Could you format the lines as a two-column CSV with the headers field and value, starting with the line with "family: Picramniaceae" and going on through the line with "common name: Willow-leaved yellow-oxeye"? Give one row per line, put each entry in its own quoted field, and turn any line breaks into spaces.
[start of Given records]
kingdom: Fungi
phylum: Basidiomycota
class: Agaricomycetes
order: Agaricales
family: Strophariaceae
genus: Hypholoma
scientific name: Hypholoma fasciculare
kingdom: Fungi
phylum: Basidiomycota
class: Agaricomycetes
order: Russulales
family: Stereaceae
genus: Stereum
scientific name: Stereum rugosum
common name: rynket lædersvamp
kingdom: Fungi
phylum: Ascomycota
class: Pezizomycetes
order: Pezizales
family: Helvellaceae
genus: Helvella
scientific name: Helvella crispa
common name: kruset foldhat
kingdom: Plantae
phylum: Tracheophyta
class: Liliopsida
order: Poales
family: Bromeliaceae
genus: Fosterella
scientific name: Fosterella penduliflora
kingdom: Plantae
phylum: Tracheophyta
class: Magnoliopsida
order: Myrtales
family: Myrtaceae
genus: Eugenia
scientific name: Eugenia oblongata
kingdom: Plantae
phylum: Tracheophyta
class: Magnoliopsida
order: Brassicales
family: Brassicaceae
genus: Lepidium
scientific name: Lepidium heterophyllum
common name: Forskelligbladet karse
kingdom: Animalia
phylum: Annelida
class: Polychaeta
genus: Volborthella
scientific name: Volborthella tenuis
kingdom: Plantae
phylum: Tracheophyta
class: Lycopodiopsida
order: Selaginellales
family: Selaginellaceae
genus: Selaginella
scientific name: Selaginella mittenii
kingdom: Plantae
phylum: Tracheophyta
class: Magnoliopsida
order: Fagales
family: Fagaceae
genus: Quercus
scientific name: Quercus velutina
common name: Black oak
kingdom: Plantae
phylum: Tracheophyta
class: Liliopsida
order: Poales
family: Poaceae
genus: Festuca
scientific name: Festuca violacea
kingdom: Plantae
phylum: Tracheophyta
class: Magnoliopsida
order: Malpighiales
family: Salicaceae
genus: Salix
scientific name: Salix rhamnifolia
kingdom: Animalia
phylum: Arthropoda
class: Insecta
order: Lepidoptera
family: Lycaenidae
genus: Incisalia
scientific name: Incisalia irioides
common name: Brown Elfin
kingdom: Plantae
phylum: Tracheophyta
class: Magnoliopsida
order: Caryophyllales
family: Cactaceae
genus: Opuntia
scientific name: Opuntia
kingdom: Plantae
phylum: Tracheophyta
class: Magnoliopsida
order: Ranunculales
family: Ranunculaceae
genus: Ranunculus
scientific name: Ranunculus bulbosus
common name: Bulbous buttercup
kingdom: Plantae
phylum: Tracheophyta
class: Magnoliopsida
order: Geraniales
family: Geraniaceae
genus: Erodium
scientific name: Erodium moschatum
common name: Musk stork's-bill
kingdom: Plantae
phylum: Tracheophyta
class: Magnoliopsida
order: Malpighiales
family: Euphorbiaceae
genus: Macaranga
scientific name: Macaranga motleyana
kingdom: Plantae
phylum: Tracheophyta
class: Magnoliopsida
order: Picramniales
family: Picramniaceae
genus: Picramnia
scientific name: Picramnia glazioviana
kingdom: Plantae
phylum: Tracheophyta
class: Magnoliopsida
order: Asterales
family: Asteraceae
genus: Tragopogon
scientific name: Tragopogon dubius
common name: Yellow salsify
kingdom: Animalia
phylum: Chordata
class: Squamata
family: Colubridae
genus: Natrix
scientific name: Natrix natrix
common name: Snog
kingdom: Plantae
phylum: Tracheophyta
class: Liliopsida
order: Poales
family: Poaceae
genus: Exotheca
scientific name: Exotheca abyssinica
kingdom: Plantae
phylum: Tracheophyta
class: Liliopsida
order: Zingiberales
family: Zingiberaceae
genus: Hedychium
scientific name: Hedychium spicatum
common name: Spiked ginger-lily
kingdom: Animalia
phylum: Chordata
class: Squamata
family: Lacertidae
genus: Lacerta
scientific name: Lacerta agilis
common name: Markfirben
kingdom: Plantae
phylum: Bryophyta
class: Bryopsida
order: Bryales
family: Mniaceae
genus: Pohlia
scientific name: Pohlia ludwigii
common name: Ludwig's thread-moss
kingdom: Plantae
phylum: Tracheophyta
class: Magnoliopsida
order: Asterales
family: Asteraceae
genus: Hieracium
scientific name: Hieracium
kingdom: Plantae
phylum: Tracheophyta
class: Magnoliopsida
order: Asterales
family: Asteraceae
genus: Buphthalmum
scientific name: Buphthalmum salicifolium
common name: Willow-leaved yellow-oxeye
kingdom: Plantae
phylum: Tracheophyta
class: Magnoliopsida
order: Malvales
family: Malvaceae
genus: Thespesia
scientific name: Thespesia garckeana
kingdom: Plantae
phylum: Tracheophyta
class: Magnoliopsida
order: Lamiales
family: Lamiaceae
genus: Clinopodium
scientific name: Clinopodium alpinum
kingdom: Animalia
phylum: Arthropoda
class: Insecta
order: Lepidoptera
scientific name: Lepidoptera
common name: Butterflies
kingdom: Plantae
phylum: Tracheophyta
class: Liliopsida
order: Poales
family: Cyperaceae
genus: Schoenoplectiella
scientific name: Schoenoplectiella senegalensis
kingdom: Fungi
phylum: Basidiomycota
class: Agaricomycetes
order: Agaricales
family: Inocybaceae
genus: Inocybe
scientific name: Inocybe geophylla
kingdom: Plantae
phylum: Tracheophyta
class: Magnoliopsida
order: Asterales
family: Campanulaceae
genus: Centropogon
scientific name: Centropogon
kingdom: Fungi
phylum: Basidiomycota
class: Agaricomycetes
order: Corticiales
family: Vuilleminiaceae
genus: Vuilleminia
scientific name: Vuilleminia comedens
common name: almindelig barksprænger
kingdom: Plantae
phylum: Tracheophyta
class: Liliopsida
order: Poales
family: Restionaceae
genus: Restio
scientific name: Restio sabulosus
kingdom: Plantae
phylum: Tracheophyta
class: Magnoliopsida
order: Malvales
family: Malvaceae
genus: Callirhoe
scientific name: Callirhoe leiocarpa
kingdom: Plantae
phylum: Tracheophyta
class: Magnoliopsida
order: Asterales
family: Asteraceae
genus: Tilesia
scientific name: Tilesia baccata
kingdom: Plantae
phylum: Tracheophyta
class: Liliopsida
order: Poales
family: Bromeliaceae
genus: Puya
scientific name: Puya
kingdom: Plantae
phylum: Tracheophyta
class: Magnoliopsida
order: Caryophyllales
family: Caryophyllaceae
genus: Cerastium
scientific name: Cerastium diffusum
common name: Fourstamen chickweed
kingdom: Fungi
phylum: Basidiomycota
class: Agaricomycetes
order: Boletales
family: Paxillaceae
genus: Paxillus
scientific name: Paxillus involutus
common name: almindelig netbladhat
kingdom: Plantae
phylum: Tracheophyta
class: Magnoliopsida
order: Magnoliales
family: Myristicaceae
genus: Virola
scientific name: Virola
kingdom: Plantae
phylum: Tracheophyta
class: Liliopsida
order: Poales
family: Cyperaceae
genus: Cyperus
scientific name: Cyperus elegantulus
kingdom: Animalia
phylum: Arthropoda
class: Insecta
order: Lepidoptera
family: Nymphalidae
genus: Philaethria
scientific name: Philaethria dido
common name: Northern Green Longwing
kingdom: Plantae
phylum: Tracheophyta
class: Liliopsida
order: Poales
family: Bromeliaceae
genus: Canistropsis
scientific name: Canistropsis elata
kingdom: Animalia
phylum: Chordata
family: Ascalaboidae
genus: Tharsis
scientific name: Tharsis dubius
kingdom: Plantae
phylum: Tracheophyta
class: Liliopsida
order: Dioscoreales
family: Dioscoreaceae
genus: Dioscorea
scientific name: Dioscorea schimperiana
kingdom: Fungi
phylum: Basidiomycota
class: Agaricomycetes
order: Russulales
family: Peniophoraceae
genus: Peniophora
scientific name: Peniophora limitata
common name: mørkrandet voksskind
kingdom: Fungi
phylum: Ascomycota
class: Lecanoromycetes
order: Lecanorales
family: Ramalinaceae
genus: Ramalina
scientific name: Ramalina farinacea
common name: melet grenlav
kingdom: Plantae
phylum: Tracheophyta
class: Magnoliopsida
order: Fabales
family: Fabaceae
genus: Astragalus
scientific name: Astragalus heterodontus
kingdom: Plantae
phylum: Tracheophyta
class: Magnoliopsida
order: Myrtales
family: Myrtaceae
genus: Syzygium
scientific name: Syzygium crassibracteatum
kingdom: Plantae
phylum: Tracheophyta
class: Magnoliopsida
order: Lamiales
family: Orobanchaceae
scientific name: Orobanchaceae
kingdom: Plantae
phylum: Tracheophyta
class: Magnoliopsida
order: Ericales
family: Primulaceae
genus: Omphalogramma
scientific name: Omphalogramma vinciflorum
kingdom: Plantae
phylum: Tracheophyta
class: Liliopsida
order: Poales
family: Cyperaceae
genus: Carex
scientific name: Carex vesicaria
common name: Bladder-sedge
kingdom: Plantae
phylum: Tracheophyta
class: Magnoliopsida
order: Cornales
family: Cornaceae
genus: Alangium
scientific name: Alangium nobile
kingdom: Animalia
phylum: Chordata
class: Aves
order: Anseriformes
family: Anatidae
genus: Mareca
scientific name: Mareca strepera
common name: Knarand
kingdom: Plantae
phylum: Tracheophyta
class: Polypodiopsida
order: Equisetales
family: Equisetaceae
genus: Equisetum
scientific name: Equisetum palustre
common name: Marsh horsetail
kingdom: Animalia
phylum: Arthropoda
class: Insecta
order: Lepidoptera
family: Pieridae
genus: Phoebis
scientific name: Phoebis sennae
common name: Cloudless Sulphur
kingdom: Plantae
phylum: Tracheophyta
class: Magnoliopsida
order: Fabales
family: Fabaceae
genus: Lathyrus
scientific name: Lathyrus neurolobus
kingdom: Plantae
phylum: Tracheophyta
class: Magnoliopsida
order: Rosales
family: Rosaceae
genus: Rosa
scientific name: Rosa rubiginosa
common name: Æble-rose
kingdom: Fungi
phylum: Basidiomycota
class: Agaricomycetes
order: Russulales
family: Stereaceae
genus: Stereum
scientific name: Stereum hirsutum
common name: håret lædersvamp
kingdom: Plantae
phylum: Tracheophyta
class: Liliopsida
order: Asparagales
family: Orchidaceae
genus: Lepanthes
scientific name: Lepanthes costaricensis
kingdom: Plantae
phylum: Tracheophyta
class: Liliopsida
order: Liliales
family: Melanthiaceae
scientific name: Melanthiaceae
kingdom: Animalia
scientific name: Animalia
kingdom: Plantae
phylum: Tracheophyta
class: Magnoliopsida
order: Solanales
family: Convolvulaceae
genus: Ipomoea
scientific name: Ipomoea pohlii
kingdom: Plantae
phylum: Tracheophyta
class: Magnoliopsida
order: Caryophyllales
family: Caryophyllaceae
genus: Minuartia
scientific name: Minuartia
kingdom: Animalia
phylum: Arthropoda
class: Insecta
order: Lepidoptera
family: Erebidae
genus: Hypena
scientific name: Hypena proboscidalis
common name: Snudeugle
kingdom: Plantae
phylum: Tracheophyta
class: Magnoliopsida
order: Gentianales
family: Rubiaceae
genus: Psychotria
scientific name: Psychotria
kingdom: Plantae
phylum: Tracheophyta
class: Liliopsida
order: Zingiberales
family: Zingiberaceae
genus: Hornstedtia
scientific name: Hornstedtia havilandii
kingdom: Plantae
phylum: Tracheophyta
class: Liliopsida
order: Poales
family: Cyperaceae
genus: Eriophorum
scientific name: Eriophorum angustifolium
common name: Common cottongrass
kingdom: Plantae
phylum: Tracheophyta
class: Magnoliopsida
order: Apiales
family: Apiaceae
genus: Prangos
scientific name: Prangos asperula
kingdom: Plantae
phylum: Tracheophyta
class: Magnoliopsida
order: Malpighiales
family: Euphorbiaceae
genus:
[end of Given records]
__Output of the task__
field,value
"family:","Picramniaceae"
"genus:","Picramnia"
"scientific name:","Picramnia glazioviana"
"kingdom:","Plantae"
"phylum:","Tracheophyta"
"class:","Magnoliopsida"
"order:","Asterales"
"family:","Asteraceae"
"genus:","Tragopogon"
"scientific name:","Tragopogon dubius"
"common name:","Yellow salsify"
"kingdom:","Animalia"
"phylum:","Chordata"
"class:","Squamata"
"family:","Colubridae"
"genus:","Natrix"
"scientific name:","Natrix natrix"
"common name:","Snog"
"kingdom:","Plantae"
"phylum:","Tracheophyta"
"class:","Liliopsida"
"order:","Poales"
"family:","Poaceae"
"genus:","Exotheca"
"scientific name:","Exotheca abyssinica"
"kingdom:","Plantae"
"phylum:","Tracheophyta"
"class:","Liliopsida"
"order:","Zingiberales"
"family:","Zingiberaceae"
"genus:","Hedychium"
"scientific name:","Hedychium spicatum"
"common name:","Spiked ginger-lily"
"kingdom:","Animalia"
"phylum:","Chordata"
"class:","Squamata"
"family:","Lacertidae"
"genus:","Lacerta"
"scientific name:","Lacerta agilis"
"common name:","Markfirben"
"kingdom:","Plantae"
"phylum:","Bryophyta"
"class:","Bryopsida"
"order:","Bryales"
"family:","Mniaceae"
"genus:","Pohlia"
"scientific name:","Pohlia ludwigii"
"common name:","Ludwig's thread-moss"
"kingdom:","Plantae"
"phylum:","Tracheophyta"
"class:","Magnoliopsida"
"order:","Asterales"
"family:","Asteraceae"
"genus:","Hieracium"
"scientific name:","Hieracium"
"kingdom:","Plantae"
"phylum:","Tracheophyta"
"class:","Magnoliopsida"
"order:","Asterales"
"family:","Asteraceae"
"genus:","Buphthalmum"
"scientific name:","Buphthalmum salicifolium"
"common name:","Willow-leaved yellow-oxeye"